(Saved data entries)
_____

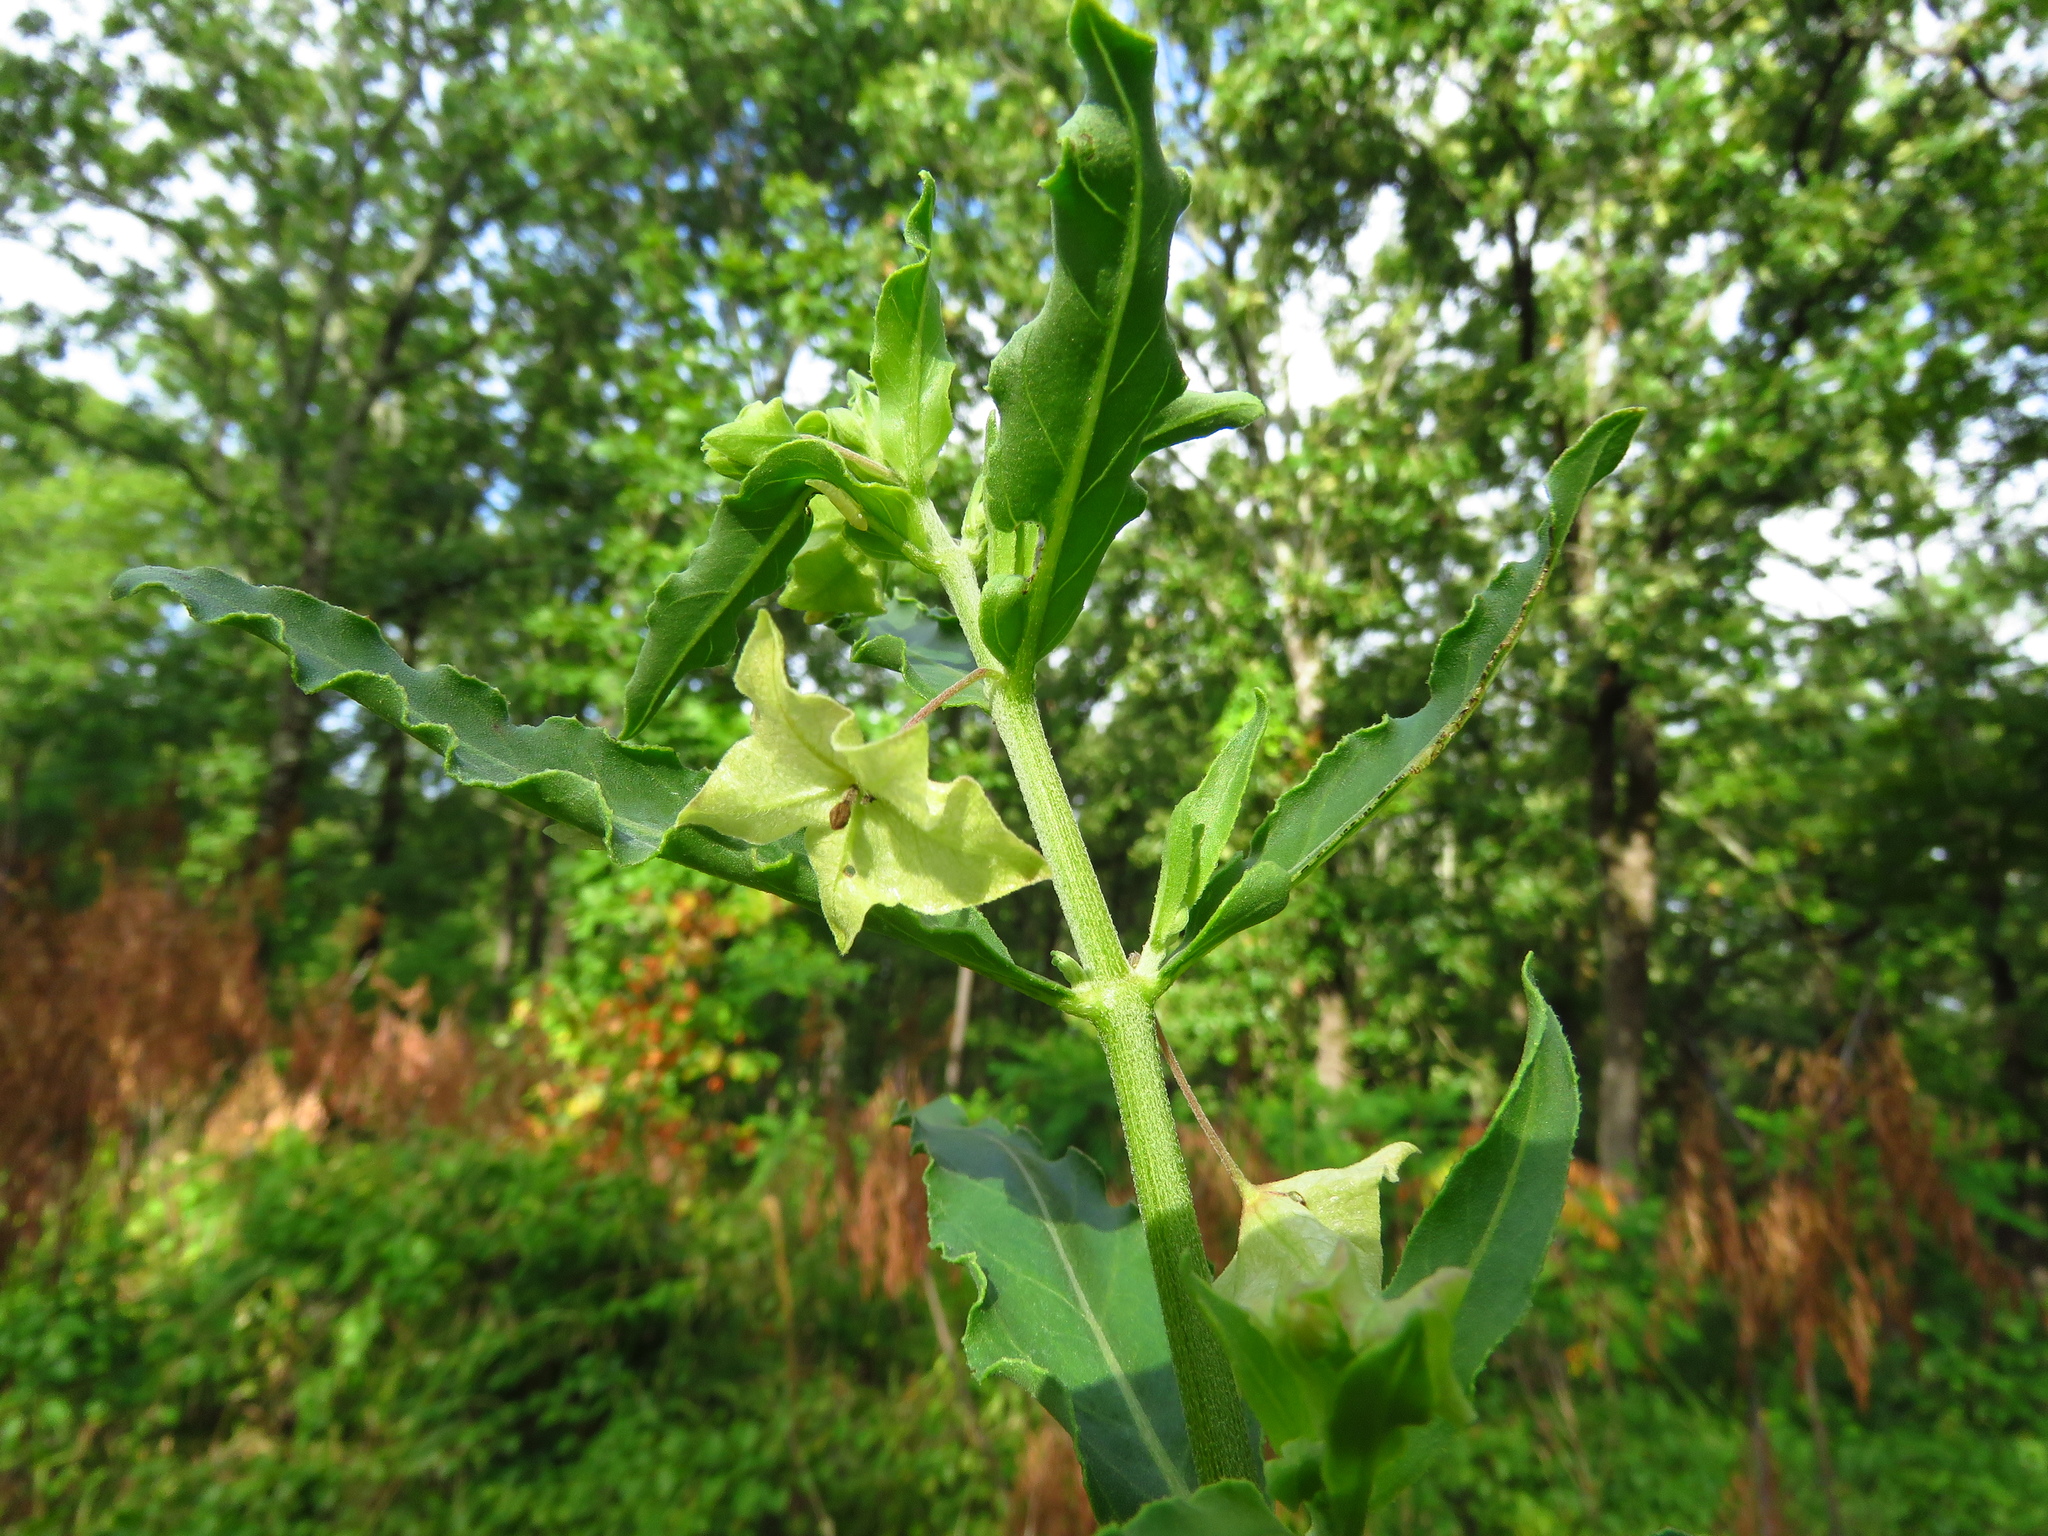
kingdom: Plantae
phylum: Tracheophyta
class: Magnoliopsida
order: Caryophyllales
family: Nyctaginaceae
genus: Mirabilis
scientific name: Mirabilis albida
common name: Hairy four-o'clock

_____

# What is needed
Switch "common name" to "vernacular name" in the stretch from the line containing "order: Caryophyllales" through the last line, and give back only that stretch with nothing else changed.

# The reply
order: Caryophyllales
family: Nyctaginaceae
genus: Mirabilis
scientific name: Mirabilis albida
vernacular name: Hairy four-o'clock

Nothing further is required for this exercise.